Credit Union West - So much more than money

Member Security

Credit Union West will never ask you to provide personal financial information via an unsecured e-mail. Do not reply to emails that ask for personal identification or account information -- even if they look official.

Tips for Consumers

Phishing is a crime that uses social engineering to fool its victims. That means that phishers try to look and act as you would expect your real bank to act. This makes it VERY DIFFICULT to recognize a good phishing attempt just by looking. In fact, a really good phishing web site can fool 9 out of 10 people, including people who are experts with computers. So don’t be afraid to use all the help available to you when it comes to protecting yourself against phishing attacks. Here are a few suggestions for how to protect yourself.

Use a spam filtering service from your ISP or use spam filtering software to keep phishing e-mails out of your inbox. And when you are sorting through your inbox, be wary of e-mails that say they are from your bank (and banks you don’t have accounts with) and that you need to click a link to “Confirm” or “Update” or “Verify” your account.

Pay attention to the lock icon your web browser. It can give you good clues about whether a web site you are visiting is really what you think it is. If you are submitting information, look for the lock icon in the browser border (But not in the site content itself. It means nothing there.). If there is no lock icon do NOT submit any personal information. A lock icon does NOT mean the site is safe. But the absence of a lock icon tells you the site is NOT safe.

Pay attention to the address bar, where the page URL is displayed. If the address doesn’t look right, leave the page. Use a search engine or your bookmarks to get to the real home page for the site you want and navigate from there to what you need. Again, just because the address looks “right” doesn’t mean it is safe, but if it looks suspicious then it probably is not right. If the address bar has been hidden from you without your consent, be suspicious.

Get a web browser toolbar with anti-phishing capability. A good toolbar will warn you if you visit a known phishing web site. Microsoft, Google and GeoTrust’s TrustWatch all offer good browser toolbars.

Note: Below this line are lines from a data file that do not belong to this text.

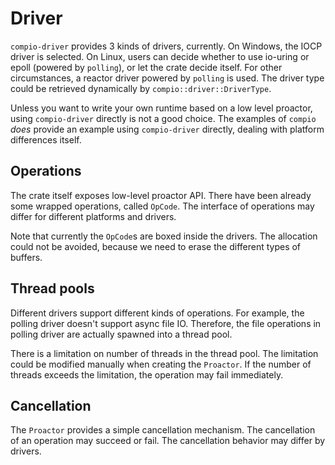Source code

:# Driver
`compio-driver` provides 3 kinds of drivers, currently.
On Windows, the IOCP driver is selected.
On Linux, users can decide whether to use io-uring or epoll (powered by `polling`), or let the crate decide itself.
For other circumstances, a reactor driver powered by `polling` is used.
The driver type could be retrieved dynamically by `compio::driver::DriverType`.

Unless you want to write your own runtime based on a low level proactor, using `compio-driver` directly is not a good choice.
The examples of `compio` *does* provide an example using `compio-driver` directly, dealing with platform differences itself.

## Operations
The crate itself exposes low-level proactor API.
There have been already some wrapped operations, called `OpCode`.
The interface of operations may differ for different platforms and drivers.

Note that currently the `OpCode`s are boxed inside the drivers.
The allocation could not be avoided, because we need to erase the different types of buffers.

## Thread pools
Different drivers support different kinds of operations.
For example, the polling driver doesn't support async file IO.
Therefore, the file operations in polling driver are actually spawned into a thread pool.

There is a limitation on number of threads in the thread pool.
The limitation could be modified manually when creating the `Proactor`.
If the number of threads exceeds the limitation, the operation may fail immediately.

## Cancellation
The `Proactor` provides a simple cancellation mechanism.
The cancellation of an operation may succeed or fail.
The cancellation behavior may differ by drivers.
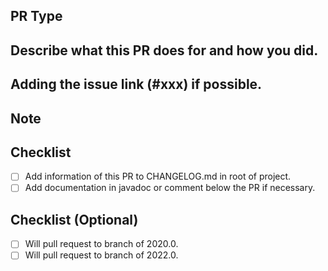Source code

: ## PR Type

<!--
Bugfix.
Feature.
Code style update (formatting, local variables).
Refactoring (no functional changes, no api changes).
Documentation content changes.
Other... Please describe:
 -->

## Describe what this PR does for and how you did.

## Adding the issue link (#xxx) if possible.

<!--
fixes #
 -->

## Note

## Checklist

- [ ] Add information of this PR to CHANGELOG.md in root of project.
- [ ] Add documentation in javadoc or comment below the PR if necessary.

## Checklist (Optional)

- [ ] Will pull request to branch of 2020.0.
- [ ] Will pull request to branch of 2022.0.
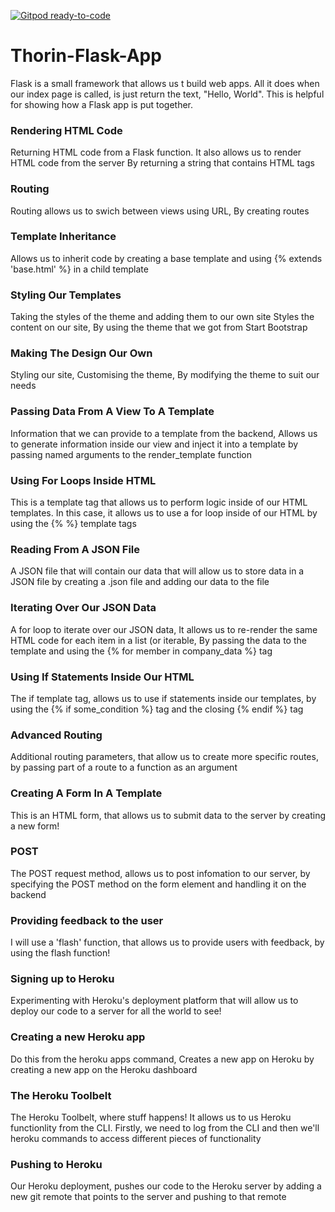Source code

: [![Gitpod ready-to-code](https://img.shields.io/badge/Gitpod-ready--to--code-blue?logo=gitpod)](https://gitpod.io/#https://github.com/Benjamin144/Thorin-Flask-App)

# Thorin-Flask-App

Flask is a small framework that allows us t build web apps.
All it does when our index page is called, is just return the text, "Hello, World".
This is helpful for showing how a Flask app is put together.

### Rendering HTML Code ###
Returning HTML code from a Flask function. It also allows us to render HTML code from the server By returning a string that contains HTML tags

### Routing ###
Routing allows us to swich between views using URL, By creating routes

### Template Inheritance ###
Allows us to inherit code by creating a base template and using {% extends 'base.html' %} in a child template

### Styling Our Templates ###
Taking the styles of the theme and adding them to our own site Styles the content on our site, By using the theme that we got from Start Bootstrap

### Making The Design Our Own ###
Styling our site, Customising the theme, By modifying the theme to suit our needs

### Passing Data From A View To A Template ###
Information that we can provide to a template from the backend, Allows us to generate information inside our view and inject it into a template by passing named arguments to the render_template function

### Using For Loops Inside HTML ###
This is a template tag that allows us to perform logic inside of our HTML templates. In this case, it allows us to use a for loop inside of our HTML by using the {% %} template tags

### Reading From A JSON File ###
A JSON file that will contain our data that will allow us to store data in a JSON file by creating a .json file and adding our data to the file

### Iterating Over Our JSON Data ###
A for loop to iterate over our JSON data, It allows us to re-render the same HTML code for each item in a list (or iterable, By passing the data to the template and using the {% for member in company_data %} tag

### Using If Statements Inside Our HTML ####    
The if template tag, allows us to use if statements inside our templates, by using the {% if some_condition %} tag and the closing {% endif %} tag

### Advanced Routing ###
Additional routing parameters, that allow us to create more specific routes, by passing part of a route to a function as an argument

### Creating A Form In A Template ###
This is an HTML form, that allows us to submit data to the server by creating a new form!

### POST ###
The POST request method, allows us to post infomation to our server, by specifying the POST method on the form element and handling it on the backend

### Providing feedback to the user ###
I will use a 'flash' function, that allows us to provide users with feedback, by using the flash function!

### Signing up to Heroku ###
Experimenting with Heroku's deployment platform that will allow us to deploy our code to a server for all the world to see!

### Creating a new Heroku app ###
Do this from the heroku apps command, Creates a new app on Heroku by creating a new app on the Heroku dashboard

### The Heroku Toolbelt ###
The Heroku Toolbelt, where stuff happens! It allows us to us Heroku functionlity from the CLI. Firstly, we need to log from the CLI and then we'll heroku commands to access different pieces of functionality

### Pushing to Heroku ###
Our Heroku deployment, pushes our code to the Heroku server by adding a new git remote that points to the server and pushing to that remote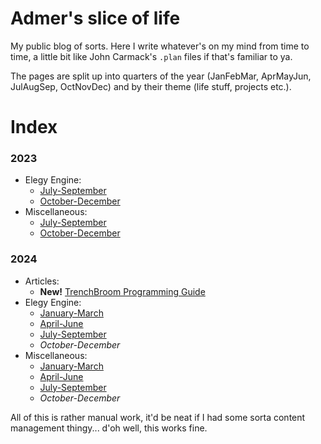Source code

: 
# Admer's slice of life

My public blog of sorts. Here I write whatever's on my mind from time to time, a little bit like John Carmack's `.plan` files if that's familiar to ya.

The pages are split up into quarters of the year (JanFebMar, AprMayJun, JulAugSep, OctNovDec) and by their theme (life stuff, projects etc.).

# Index

### 2023
* Elegy Engine:
	* [July-September](pages/2023-q3-elegy.md)
	* [October-December](pages/2023-q4-elegy.md)
* Miscellaneous:
	* [July-September](pages/2023-q3-misc.md)
	* [October-December](pages/2023-q4-misc.md)
### 2024
* Articles:
	* **New!** [TrenchBroom Programming Guide](pages/2024-tbcode.md)
* Elegy Engine:
	* [January-March](pages/2024-q1-elegy.md)
	* [April-June](pages/2024-q2-elegy.md)
	* [July-September](pages/2024-q3-elegy.md)
	* *October-December*
* Miscellaneous:
	* [January-March](pages/2024-q1-misc.md)
	* [April-June](pages/2024-q2-misc.md)
	* [July-September](pages/2024-q3-misc.md)
	* *October-December*

All of this is rather manual work, it'd be neat if I had some sorta content management thingy... d'oh well, this works fine.
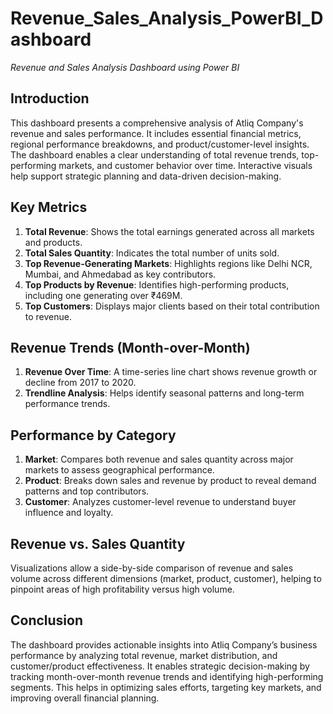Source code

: # Revenue_Sales_Analysis_PowerBI_Dashboard  
*Revenue and Sales Analysis Dashboard using Power BI*

## Introduction  
This dashboard presents a comprehensive analysis of Atliq Company's revenue and sales performance. It includes essential financial metrics, regional performance breakdowns, and product/customer-level insights. The dashboard enables a clear understanding of total revenue trends, top-performing markets, and customer behavior over time. Interactive visuals help support strategic planning and data-driven decision-making.

## Key Metrics  
1. **Total Revenue**: Shows the total earnings generated across all markets and products.  
2. **Total Sales Quantity**: Indicates the total number of units sold.  
3. **Top Revenue-Generating Markets**: Highlights regions like Delhi NCR, Mumbai, and Ahmedabad as key contributors.  
4. **Top Products by Revenue**: Identifies high-performing products, including one generating over ₹469M.  
5. **Top Customers**: Displays major clients based on their total contribution to revenue.

## Revenue Trends (Month-over-Month)  
1. **Revenue Over Time**: A time-series line chart shows revenue growth or decline from 2017 to 2020.  
2. **Trendline Analysis**: Helps identify seasonal patterns and long-term performance trends.

## Performance by Category  
1. **Market**: Compares both revenue and sales quantity across major markets to assess geographical performance.  
2. **Product**: Breaks down sales and revenue by product to reveal demand patterns and top contributors.  
3. **Customer**: Analyzes customer-level revenue to understand buyer influence and loyalty.

## Revenue vs. Sales Quantity  
Visualizations allow a side-by-side comparison of revenue and sales volume across different dimensions (market, product, customer), helping to pinpoint areas of high profitability versus high volume.

## Conclusion  
The dashboard provides actionable insights into Atliq Company’s business performance by analyzing total revenue, market distribution, and customer/product effectiveness. It enables strategic decision-making by tracking month-over-month revenue trends and identifying high-performing segments. This helps in optimizing sales efforts, targeting key markets, and improving overall financial planning.

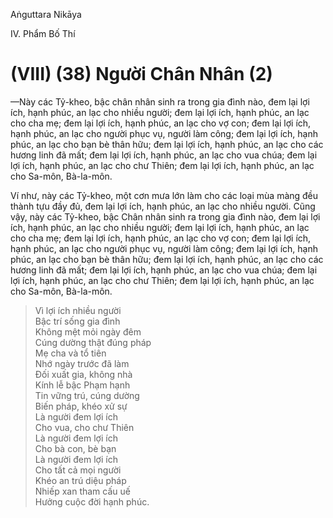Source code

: Aṅguttara Nikāya

IV. Phẩm Bố Thí

# (VIII) (38) Người Chân Nhân (2)

—Này các Tỷ-kheo, bậc chân nhân sinh ra trong gia đình nào, đem lại lợi ích, hạnh phúc, an lạc cho nhiều người; đem lại lợi ích, hạnh phúc, an lạc cho cha mẹ; đem lại lợi ích, hạnh phúc, an lạc cho vợ con; đem lại lợi ích, hạnh phúc, an lạc cho người phục vụ, người làm công; đem lại lợi ích, hạnh phúc, an lạc cho bạn bè thân hữu; đem lại lợi ích, hạnh phúc, an lạc cho các hương linh đã mất; đem lại lợi ích, hạnh phúc, an lạc cho vua chúa; đem lại lợi ích, hạnh phúc, an lạc cho chư Thiên; đem lại lợi ích, hạnh phúc, an lạc cho Sa-môn, Bà-la-môn.

Ví như, này các Tỷ-kheo, một cơn mưa lớn làm cho các loại mùa màng đều thành tựu đầy đủ, đem lại lợi ích, hạnh phúc, an lạc cho nhiều người. Cũng vậy, này các Tỷ-kheo, bậc Chân nhân sinh ra trong gia đình nào, đem lại lợi ích, hạnh phúc, an lạc cho nhiều người; đem lại lợi ích, hạnh phúc, an lạc cho cha mẹ; đem lại lợi ích, hạnh phúc, an lạc cho vợ con; đem lại lợi ích, hạnh phúc, an lạc cho người phục vụ, người làm công; đem lại lợi ích, hạnh phúc, an lạc cho bạn bè thân hữu; đem lại lợi ích, hạnh phúc, an lạc cho các hương linh đã mất; đem lại lợi ích, hạnh phúc, an lạc cho vua chúa; đem lại lợi ích, hạnh phúc, an lạc cho chư Thiên; đem lại lợi ích, hạnh phúc, an lạc cho Sa-môn, Bà-la-môn.

> Vì lợi ích nhiều người  
> Bậc trí sống gia đình  
> Không mệt mỏi ngày đêm  
> Cúng dường thật đúng pháp  
> Mẹ cha và tổ tiên  
> Nhớ ngày trước đã làm  
> Ðối xuất gia, không nhà  
> Kính lễ bậc Phạm hạnh  
> Tin vững trú, cúng dường  
> Biến pháp, khéo xử sự  
> Là người đem lợi ích  
> Cho vua, cho chư Thiên  
> Là người đem lợi ích  
> Cho bà con, bè bạn  
> Là người đem lợi ích  
> Cho tất cả mọi người  
> Khéo an trú diệu pháp  
> Nhiếp xan tham cấu uế  
> Hưởng cuộc đời hạnh phúc.

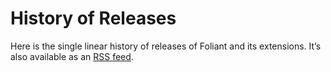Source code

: # History of Releases

Here is the single linear history of releases of Foliant and its extensions. It’s also available as an [RSS feed](https://foliant-docs.github.io/docs/rss.xml).

<history></history>
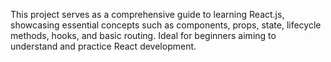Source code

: This project serves as a comprehensive guide to learning React.js, showcasing essential concepts such as components, props, state, lifecycle methods, hooks, and basic routing. Ideal for beginners aiming to understand and practice React development.
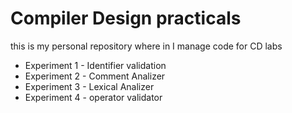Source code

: # Compiler Design practicals

this is my personal repository where in I manage code for CD labs

* Experiment 1 - Identifier validation
* Experiment 2 - Comment Analizer
* Experiment 3 - Lexical Analizer
* Experiment 4 - operator validator

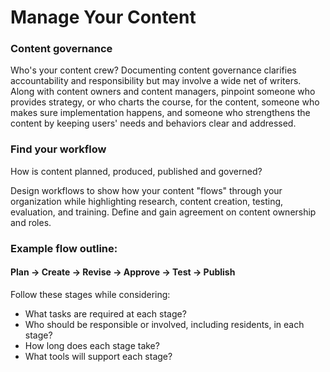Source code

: ---
---
# Manage Your Content

### Content governance

Who's your content crew? Documenting content governance clarifies accountability and responsibility but may involve a wide net of writers. Along with content owners and content managers, pinpoint someone who provides strategy, or who charts the course, for the content, someone who makes sure implementation happens, and someone who strengthens the content by keeping users' needs and behaviors clear and addressed.

### Find your workflow

How is content planned, produced, published and governed?

Design workflows to show how your content "flows" through your organization while highlighting research, content creation, testing, evaluation, and training. Define and gain agreement on content ownership and roles.

### Example flow outline:

#### Plan -&gt; Create -&gt; Revise -&gt; Approve -&gt; Test -&gt; Publish

Follow these stages while considering:

* What tasks are required at each stage?
* Who should be responsible or involved, including residents, in each stage?
* How long does each stage take?
* What tools will support each stage?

Protect your computer with anti-virus and anti-spyware software, and a firewall, and keep them up to date. Many phishing sites will try to secretly download a malicious program onto your PC. Anti-virus and anti-spyware software will not only block the download but also alert you that the attempt was made. You know your bank would not try something like that.

Never enter your personal information in a pop-up window. Phishers often will load a pop up window over a window showing the real web site of your bank. But just because both windows are on your screen together does not mean they are related. Pop up windows almost never show the address bar, so you have no idea where you are sending your information. Close the pop up window and go to the real bank site to navigate to your account log in area.

Report phishing, Whether you’re a victim or not, always assume that you are the first to find the site. Report it to the targeted bank or retailer and to the Anti-Phishing Working Group (APWG). The bank needs to know that there is a problem. The APWG is a clearinghouse that distributes your report to many ISPs and others who are trying to block phishing sites. And the APWG shares the sites reported to it with law enforcement agencies. You can also report directly to the FBI.

Act immediately if you’ve been hooked by a phisher. Let your bank know immediately. Close any affected accounts. Put a fraud watch on your credit report.